By Marcia Chaiken
My long blue and green high-density noodle is my daily companion in Mexico, the U.S. or wherever in the world I happen to be. Right now, I am living in Southern Israel and the noodle traveled in my checked luggage from Huatulco to Tel Aviv and then by car to Mashabei Sade, our kibbutz in the Negev desert. Almost every day my noodle and I trek up to the large pool at the highest point in the kibbutz for an hour of exercise.
Let me explain this obsession with a noodle. Unlike the low density pool noodles that are virtually ubiquitous in areas with pools, and in Mexico can easily be purchased in Chedraui or other supermarkets, my noodle is available only through suppliers of serious equipment for water aerobics. Although lightweight in the air, it offers great resistance when one tries to push it under the water. The dynamic viscosity of water is about 50 times greater than air, which simply means that it takes a lot more strength to push a naturally floating object down through water. This resistance makes the noodle just as effective as the most expensive gym equipment in strengthening arms and legs, or glutes, deltoids, pectoral and other muscles.
Standing in a pool, the most effective depth for many water exercises is between the midbreast and navel. And good posture is key. The simplest exercise using a high-density noodle involves pushing the noodle under the water close to one’s body first with both hands in the middle of the noodle in front, then in back, and then, on each side, using one arm. Slow repetition of each of these motions – 30 to 50 times — definitely results in strong biceps and triceps, which provides the same benefits as the most expensive rowing equipment.

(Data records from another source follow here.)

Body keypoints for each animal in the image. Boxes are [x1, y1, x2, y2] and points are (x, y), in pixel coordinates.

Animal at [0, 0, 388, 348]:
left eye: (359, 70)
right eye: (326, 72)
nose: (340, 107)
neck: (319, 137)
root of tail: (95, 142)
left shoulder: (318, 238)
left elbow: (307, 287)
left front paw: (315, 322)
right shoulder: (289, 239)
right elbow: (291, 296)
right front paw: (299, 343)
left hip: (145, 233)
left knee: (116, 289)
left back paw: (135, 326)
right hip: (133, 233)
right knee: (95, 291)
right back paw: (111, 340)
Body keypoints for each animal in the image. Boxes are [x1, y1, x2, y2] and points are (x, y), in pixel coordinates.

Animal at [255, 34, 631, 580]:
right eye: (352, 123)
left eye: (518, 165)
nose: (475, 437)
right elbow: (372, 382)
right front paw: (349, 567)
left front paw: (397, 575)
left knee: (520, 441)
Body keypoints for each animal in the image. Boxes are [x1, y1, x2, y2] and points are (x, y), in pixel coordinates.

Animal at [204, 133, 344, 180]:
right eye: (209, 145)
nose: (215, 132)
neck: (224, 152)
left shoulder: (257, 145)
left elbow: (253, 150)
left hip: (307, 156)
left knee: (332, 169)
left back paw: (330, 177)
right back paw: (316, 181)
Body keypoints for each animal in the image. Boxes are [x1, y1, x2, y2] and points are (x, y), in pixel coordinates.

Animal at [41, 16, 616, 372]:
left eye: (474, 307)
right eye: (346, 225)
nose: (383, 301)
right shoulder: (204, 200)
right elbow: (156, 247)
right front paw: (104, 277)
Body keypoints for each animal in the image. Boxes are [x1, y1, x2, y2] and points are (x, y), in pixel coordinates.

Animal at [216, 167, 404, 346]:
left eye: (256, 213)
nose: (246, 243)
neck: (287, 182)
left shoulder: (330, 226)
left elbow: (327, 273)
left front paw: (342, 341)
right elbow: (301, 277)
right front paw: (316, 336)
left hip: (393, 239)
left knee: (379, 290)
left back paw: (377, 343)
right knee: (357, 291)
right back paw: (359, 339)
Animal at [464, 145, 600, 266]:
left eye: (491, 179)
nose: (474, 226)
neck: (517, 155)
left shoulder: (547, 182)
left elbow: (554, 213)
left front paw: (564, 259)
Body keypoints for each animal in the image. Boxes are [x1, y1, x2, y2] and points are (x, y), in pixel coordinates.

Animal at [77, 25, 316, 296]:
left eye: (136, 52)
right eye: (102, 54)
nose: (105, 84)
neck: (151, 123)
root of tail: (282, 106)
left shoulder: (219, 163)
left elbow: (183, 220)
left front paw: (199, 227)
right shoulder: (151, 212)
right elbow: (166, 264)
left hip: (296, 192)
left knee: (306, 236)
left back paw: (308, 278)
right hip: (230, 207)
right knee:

To use the noodle for strengthening the legs, place one foot in the middle of the noodle, forcing it to the bottom of the pool again close to the body. Then, controlling the noodle and resisting its natural inclination to pop up to the surface, bend the knee until the noodle slowly rises and then press down again, pressing it to the bottom of the pool. This exercise, using first one leg and then the other, is very effective with at least 30 repetitions in each session.
A more challenging exercise is to stand on the noodle with both feet in the middle of the noodle and the noodle at the bottom of the pool. Keeping both feet on the noodle, jump up and down about ten times, jump left and right about ten times, jump back and forth about ten times and then repeat. These motions not only strengthen the legs but affect all the core muscles in the body, including the abs. An additional benefit is general improvement of balance.
The noodle can also be used to replace a stationary bike. Simply straddle the noodle with one end in front and one in back and, holding on to the front part, pedal forward to the end of the pool. Then, unlike some stationary bikes, you can pedal backward involving another set of muscles.
The noodle can also be used for almost limitless exercises using its flotation properties rather than resistance. (Less dense noodles from Chedraui or Soriana can often be used the same way.) Virtually reclining in the water with the middle of a noodle placed behind the lower back and the ends held in both hands, one can perform “crunches”, which are much the same as sit-ups done on floors. Unlike sit-ups in the air, however, the water cushions the body and prevents the muscles from being injured. Personally, this and jumping up and down on the noodle are the exercises I most need to perform, since they can result in abs of steel. Lacking two discs in my lower back (from previous surgery), as long as I keep my abs in shape I function fairly normally. Skip a few days, and I’m in pain.
So when you see a grey-haired women with a long blue and green noodle, you can bet it’s me and know where I’m going and why. Feel free to grab a noodle and join me. I’d be glad to have your company and, since I’m a certified water aerobics instructor, I can show you what to do.